In Environmental Engineering, students learn to solve complex environmental problems through the integration of the physical, chemical, and biological sciences with tools in mathematics, planning, analysis, and design. It is a joint program between the College of Agriculture and Life Sciences and the College of Engineering at Cornell.
In this major, students address important environmental and development issues, such as: the water treatment processes, the transport of contaminants in natural aquatic systems, the design and management of environmental and water resource systems, environmental fluid mechanics, and hydraulics and hydrology.
The EnvE program is accredited by the Engineering Accreditation Commission of ABET, http://www.abet.org. Students may seek engineering professional licensing after graduation.
- Soil/Water Conservation
- Civil Engineering
- Environmental Engineering
Employers of Recent Graduates
- National Science Foundation
- US Geological Survey
- Alaska Department of Environmental Conservation
- New York City Watershed Agricultural Council
- Woods Hole Oceanographic Institute
- Water Resources Engineer
- Home Energy Advisor
- Graduate/Professional Education MS, MEng, PhD Environmental Engineering
BEE 3299 Sustainable Development
Sustainable development is the dominant economic, environmental and social issue of the 21st century. This course develops the concepts of sustainable development as an evolutionary process, demanding the integration of the physical sciences and engineering with the biological and social sciences for design of systems. Topics include the nature of ecosystems, global processes, sustainable communities, and industrial ecology, renewable energy, and life cycle analysis.

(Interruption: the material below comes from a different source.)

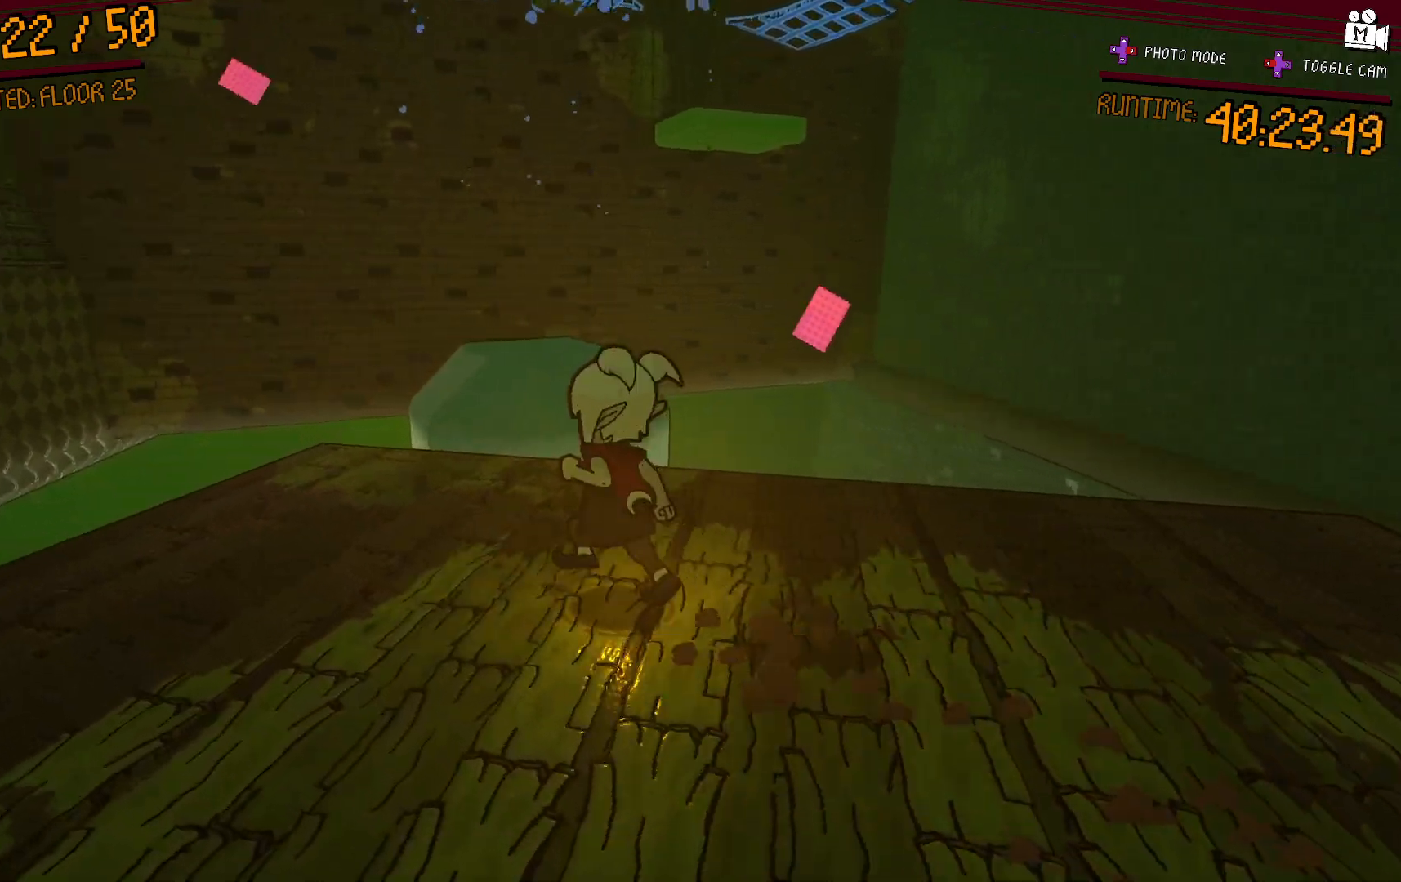
{"dt_ms": 500, "buttons": [], "left_stick": "down", "right_stick": "center", "events": [[50, "right_stick", "up"], [83, "left_stick", "down-left"], [133, "left_stick", "down"], [233, "right_stick", "center"]]}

BEE 3710 Physical Hydrology for Ecosystems
This is an introduction to physical hydrology with an emphasis on roles and interactions between hydrological processes and, ecological, biogeochemical, and human systems.
BEE 4730 Watershed Engineering
This course teaches basic design and analysis as practiced for water control and nonpoint source pollution prevention. While there are discussions of the origins of design approaches including their theoretical bases, this is not a theory course. Most of the course is dedicated to practicing applied design. Assignments are generally representative of real-life engineering problems and will involve as much hands-on experience as possible. Some example topics include risk analysis, water conveyance, nonpoint source pollution control, stream restoration, storm water management, and erosion control.